## What you are asked to do
Could you transcribe every entry below exactly, leaving out the pictures?

□ □ □ □ □

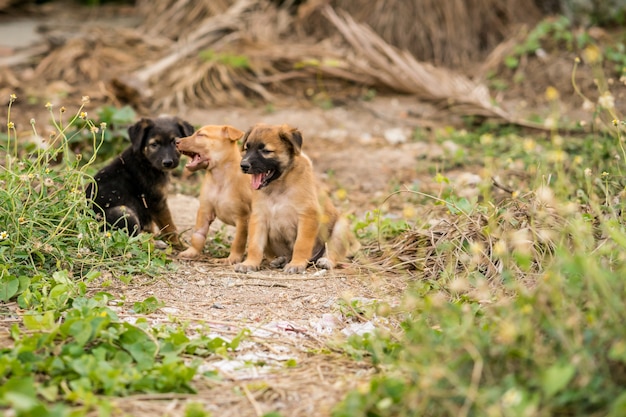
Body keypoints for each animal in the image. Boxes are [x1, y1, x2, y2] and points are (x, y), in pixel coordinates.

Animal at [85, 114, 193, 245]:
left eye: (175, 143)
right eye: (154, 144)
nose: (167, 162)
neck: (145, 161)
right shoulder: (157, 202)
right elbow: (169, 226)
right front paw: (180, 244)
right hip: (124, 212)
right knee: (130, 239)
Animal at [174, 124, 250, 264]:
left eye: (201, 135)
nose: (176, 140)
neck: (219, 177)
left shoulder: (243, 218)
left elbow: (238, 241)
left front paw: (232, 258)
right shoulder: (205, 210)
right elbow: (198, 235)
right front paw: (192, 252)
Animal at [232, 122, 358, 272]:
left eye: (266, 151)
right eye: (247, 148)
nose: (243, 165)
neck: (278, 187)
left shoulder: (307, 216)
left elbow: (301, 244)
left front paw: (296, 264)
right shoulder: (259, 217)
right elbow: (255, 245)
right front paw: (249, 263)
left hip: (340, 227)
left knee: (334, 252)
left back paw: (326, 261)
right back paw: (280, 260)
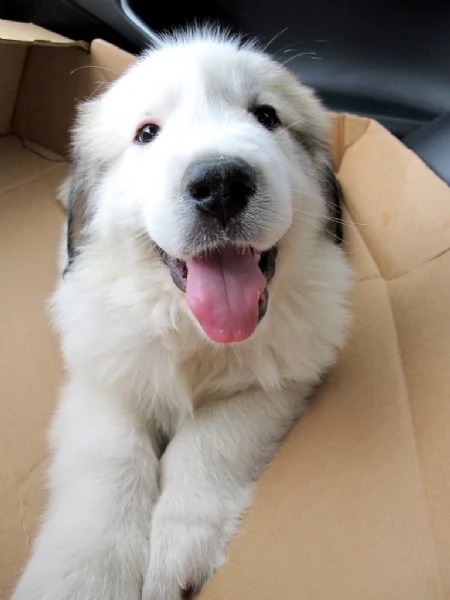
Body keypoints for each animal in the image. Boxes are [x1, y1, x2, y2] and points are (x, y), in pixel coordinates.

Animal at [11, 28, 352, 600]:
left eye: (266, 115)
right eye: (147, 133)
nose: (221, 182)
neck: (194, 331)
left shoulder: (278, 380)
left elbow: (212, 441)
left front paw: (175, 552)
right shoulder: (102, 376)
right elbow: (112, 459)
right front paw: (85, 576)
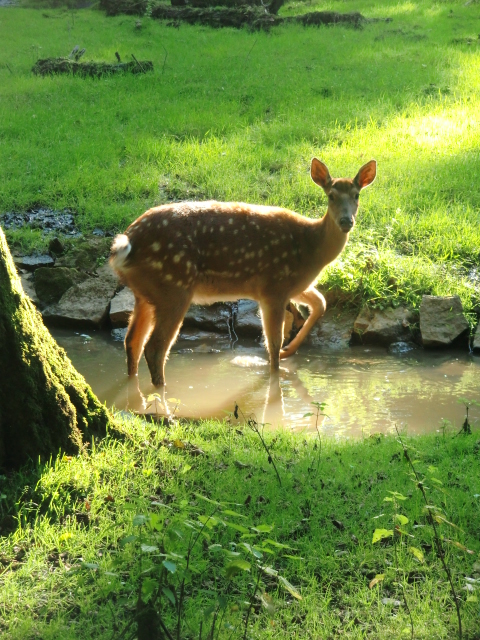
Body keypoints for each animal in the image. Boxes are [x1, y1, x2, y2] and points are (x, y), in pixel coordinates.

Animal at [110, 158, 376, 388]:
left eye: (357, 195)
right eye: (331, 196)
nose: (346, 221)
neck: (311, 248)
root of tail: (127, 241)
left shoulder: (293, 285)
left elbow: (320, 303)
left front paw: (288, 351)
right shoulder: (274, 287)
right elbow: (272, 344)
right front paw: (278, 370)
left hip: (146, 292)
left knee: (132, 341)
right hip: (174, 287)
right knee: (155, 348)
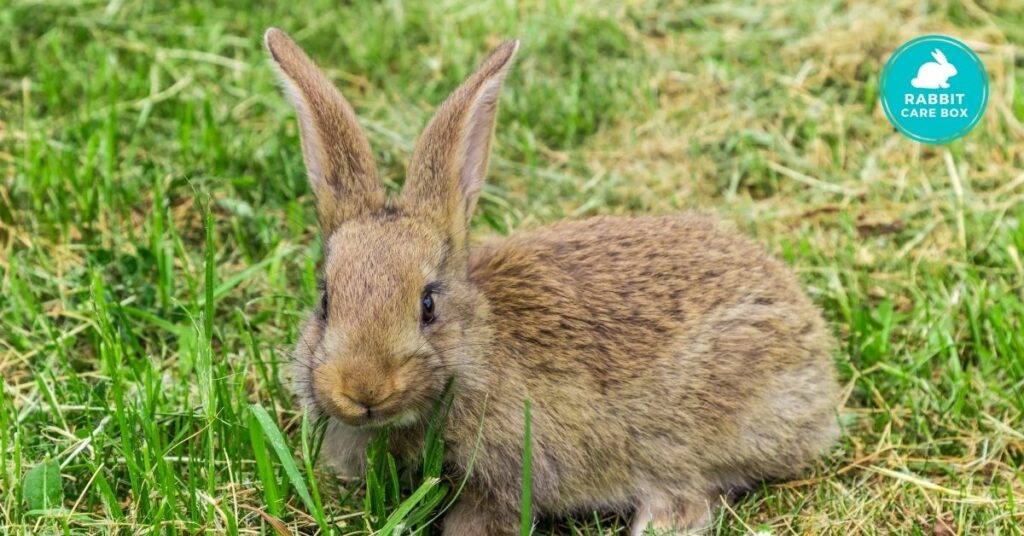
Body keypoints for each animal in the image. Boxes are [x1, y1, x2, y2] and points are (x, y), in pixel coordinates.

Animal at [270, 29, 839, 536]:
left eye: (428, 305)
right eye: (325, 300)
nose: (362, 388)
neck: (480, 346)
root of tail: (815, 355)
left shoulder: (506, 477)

□ □ □ □ □

## Solution to the exercise
Body keypoints for each animal in the image. Boxes are [x1, y1, x2, y2] and points are (x, y), in pixel coordinates.

Animal at [85, 114, 193, 245]:
left eye: (175, 143)
right eye: (154, 144)
nose: (167, 162)
neck: (145, 161)
right shoulder: (157, 202)
right elbow: (169, 226)
right front paw: (180, 244)
right hip: (124, 212)
right knee: (130, 239)
Animal at [174, 124, 250, 264]:
left eye: (201, 135)
nose: (176, 140)
neck: (219, 177)
left shoulder: (243, 218)
left elbow: (238, 241)
left front paw: (232, 258)
right shoulder: (205, 210)
right elbow: (198, 235)
right front paw: (192, 252)
Animal at [232, 122, 358, 272]:
left eye: (266, 151)
right eye: (247, 148)
nose: (243, 165)
neck: (278, 187)
left shoulder: (307, 216)
left elbow: (301, 244)
left front paw: (296, 264)
right shoulder: (259, 217)
right elbow: (255, 245)
right front paw: (249, 263)
left hip: (340, 227)
left knee: (334, 252)
left back paw: (326, 261)
right back paw: (280, 260)
Body keypoints for each animal in the image. Boxes are [x1, y1, x2, y2] and points are (x, y), in pixel coordinates.

Animal at [11, 28, 352, 600]:
left eye: (266, 115)
right eye: (147, 133)
nose: (221, 182)
neck: (194, 331)
left shoulder: (278, 380)
left elbow: (212, 441)
left front paw: (175, 552)
right shoulder: (102, 376)
right elbow: (112, 459)
right front paw: (85, 576)
Body keypoints for each animal in the image. Boxes are [x1, y1, x2, y2] and points are (x, y), in pixel coordinates.

Animal at [110, 158, 376, 388]:
left eye: (357, 195)
right eye: (331, 196)
nose: (346, 221)
neck: (311, 248)
root of tail: (127, 241)
left shoulder: (293, 285)
left elbow: (320, 303)
left front paw: (288, 351)
right shoulder: (274, 287)
right elbow: (272, 344)
right front paw: (278, 370)
left hip: (146, 292)
left knee: (132, 341)
right hip: (174, 287)
right knee: (155, 348)
Body keypoints for each animal in the image. Boxes are [x1, y1, x2, y2] and points are (x, y), in pixel coordinates.

Animal at [270, 29, 839, 536]:
left eye: (428, 305)
right eye: (325, 300)
nose: (362, 388)
neck: (480, 346)
root of tail: (815, 355)
left shoulder: (506, 477)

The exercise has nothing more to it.